Che la Ru sia pericolosa è un giudizio diffuso, del resto i dati parlano chiaro. Ma al di là dei rischi per la vita, il metodo arbotivo tramite kill pill è lungo e doloroso. Funziona così: il primo giorno si assume il mifepristone che uccide il feto e il terzo si prende la prostaglandina che provoca le contrazioni e determina l'espulsione del feto. Nessuno è in grado di stabilire con precisione quando la donna abortisce: la maggior parte lo fa entro le 24 ore dall'assunzione della seconda pillola. Le doglie dell'espulsione sono dolorose, spesso dolorosissime.

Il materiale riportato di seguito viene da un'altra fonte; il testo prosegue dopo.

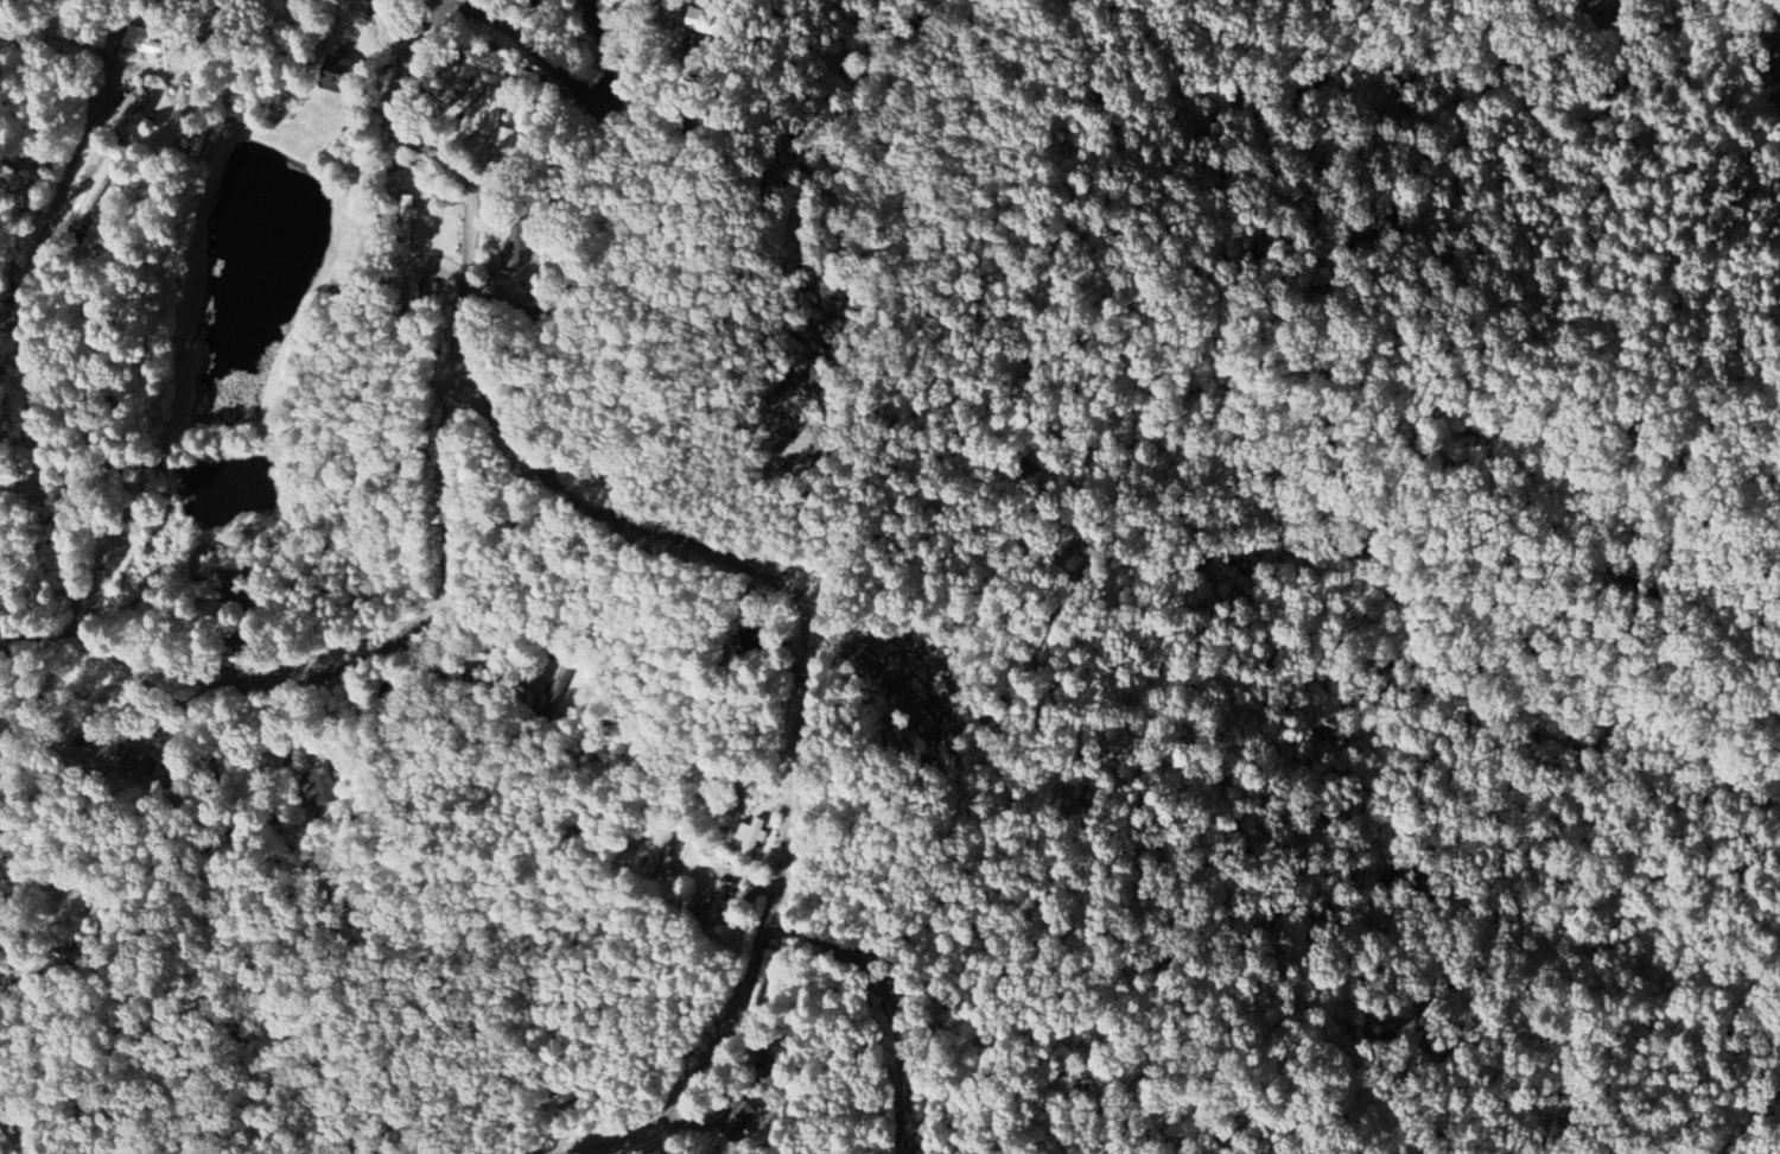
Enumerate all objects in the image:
building: (705, 23)
road: (64, 39)
building: (143, 41)
road: (407, 67)
road: (210, 92)
building: (493, 113)
building: (505, 142)
building: (407, 210)
building: (516, 249)
building: (598, 473)
road: (93, 636)
road: (799, 715)
building: (137, 767)
building: (323, 789)
building: (751, 837)
building: (657, 855)
building: (716, 905)
road: (899, 999)
building: (739, 1123)
road: (13, 1131)

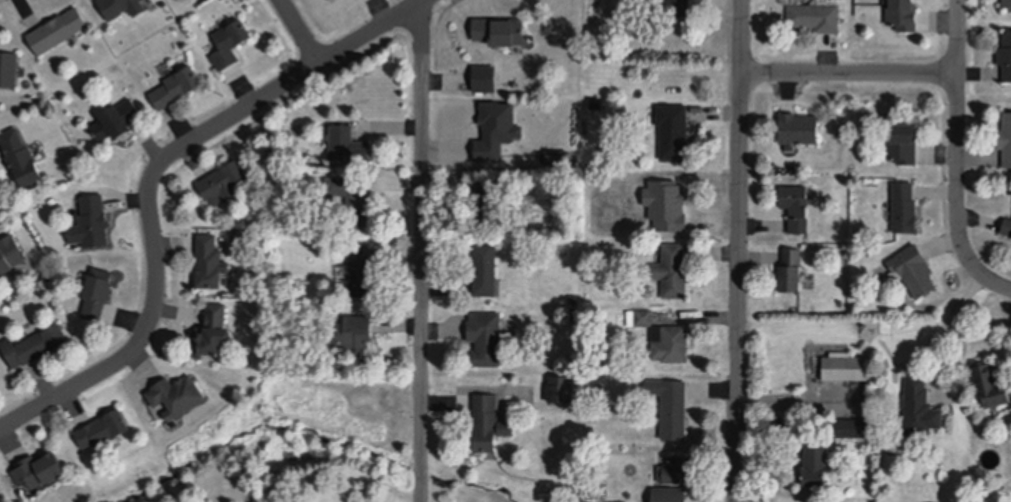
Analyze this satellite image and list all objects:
building: (1007, 2)
building: (121, 6)
building: (678, 6)
building: (815, 13)
building: (903, 13)
building: (628, 18)
building: (500, 25)
building: (58, 28)
road: (302, 31)
building: (230, 39)
building: (1005, 52)
building: (8, 66)
building: (485, 75)
road: (849, 76)
building: (177, 83)
building: (597, 100)
building: (117, 116)
building: (799, 124)
building: (673, 126)
building: (1006, 135)
building: (903, 138)
building: (347, 141)
road: (957, 141)
building: (20, 154)
building: (280, 154)
building: (279, 169)
building: (526, 173)
building: (223, 179)
road: (152, 182)
building: (526, 186)
building: (352, 196)
building: (487, 198)
building: (796, 203)
building: (904, 204)
building: (92, 219)
building: (1007, 223)
building: (645, 247)
building: (10, 250)
road: (740, 251)
road: (422, 253)
building: (211, 258)
building: (360, 266)
building: (791, 266)
building: (486, 267)
building: (914, 267)
building: (672, 268)
road: (996, 284)
building: (98, 290)
building: (574, 295)
building: (572, 310)
building: (640, 315)
building: (213, 327)
building: (353, 329)
road: (942, 331)
building: (486, 334)
building: (672, 341)
building: (35, 342)
building: (845, 364)
building: (595, 380)
building: (990, 381)
building: (561, 386)
building: (177, 390)
road: (791, 399)
building: (672, 403)
building: (920, 404)
building: (487, 419)
building: (104, 424)
building: (850, 425)
building: (816, 458)
building: (40, 466)
building: (670, 471)
building: (572, 488)
building: (0, 491)
building: (669, 493)
building: (0, 500)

In rete si trovano centinaia di testimonianze che danno conto della drammaticità dell'evento e della gravità di alcuni effetti collaterali che si verificano con una notevole frequenza. Ecco un racconto fra i tanti:

«Mi è stata data la Ru486 per abortire. Ho eseguito esattamente le istruzioni e, dopo aver preso la pillola, ho sentito un dolore fisico atroce, per almeno 12 ore ininterrottamente, e ho perso sangue in modo veramente eccessivo. Il sangue attraversava i pantaloni ma sentivo troppo dolore per potermi pulire: è stato il peggiore dolore fisico mai avuto in vita mia».

Di effetti collaterali - come dimostra il racconto - ce ne sono parecchi. Il più grave è il rischio di forti perdite di sangue, ma anche il vomito, la diarrea, i crampi. Insomma, le donne che prendono la Ru sono costrette ad assumere pesanti antidolorifici: spesso addirittura degli oppiacei.

Ma c'è di più: la pill kill non ha un'efficacia garantita: si sono contati sino al 20 per cento di insuccessi. Tanti dolori senza che il risultato sia certo.

Non solo: con questo metodo o si corre il rischio di ricacciare la pratica abortiva dentro casa con un enorme aumento del pericolo di vita, o - come dovrebbe accadere in Italia nel rispetto della legge 194 - si è obbligati a ricoverare una donna nelle strutture pubbliche per tre giorni, con un vistoso aumento dei costi: si parla di oltre 2. 500 euro. A fronte di tutte queste controindicazioni, non si capisce perché la Ru486 dovrebbe essere preferibile all'aborto: al di là delle convinzioni ideologiche o di natura religiosa, essa è certamente una "mina vagante" per il corpo e la salute della donna.

Il problema - come è stato più volte detto - non è quello di introdurre la kill pill, ma piuttosto di far funzionare meglio la 194 ottenendo per questa via l'abbattimento delle intrerruzioni di gravidanza volontaria. I recenti dati indicano che una qualche flessione c'è stata, ma ancora è troppo poco. E soprattutto: fra le immigrate la percentuale degli aborti è in significativa crescita. La gravità delle controindicazioni nei confronti della Ru spiega perché la Exelgyn, ditta che la produce, è restia a chiederne l'introduzione in realtà dove l'opinione pubblica è particolarmente sensibile al tema. Tanto è vero che in Italia la richiesta non venne fatta nemmeno quando era ministro Umberto Veronesi.

I rischi acclarati rendono meno decisi anche i sotenitori di questa pillola. Livia Turco, democratica, ex ministro della Salute, si è limitata a dire che «la validità del farmaco deve essere stabilita da organismi tecnici (l'Aifa, ndr.)». E il capogruppo del Pd al Senato, Dorina Bianchi, ha aggiunto: «Bisognerebbe evitare che con il via libera per l'inserimento della pillola Ru 486 passi soltanto il messaggio che abortire è diventato più facile». Molte invece le dichiarazioni contrarie alla Ru.
L'ex presidente della Repubblica, Francesco Cossiga, ha chiesto in una interpellanza al presidente del Consiglio dei ministri se il farmaco in questione «è intrinsecamente compatibile con la legge194», «se rientra nella legge 194, rispetto all'articolo 15, che parla di uso delle tecniche più moderne, più rispettose dell'integrità psichica e fisica della donna e meno rischiose per l'interruzione della gravidanza». La parlamentare del Pdl, Laura Bianconi, poi, lamentava che «l'Aifa decidesse sull'introduzione della pillola Ru senza aver fornito a noi rappresentanti del Parlamento italiano i dovuti chiarimenti tecnici e scientifici richiesti da più tempo in merito alla pericolosità».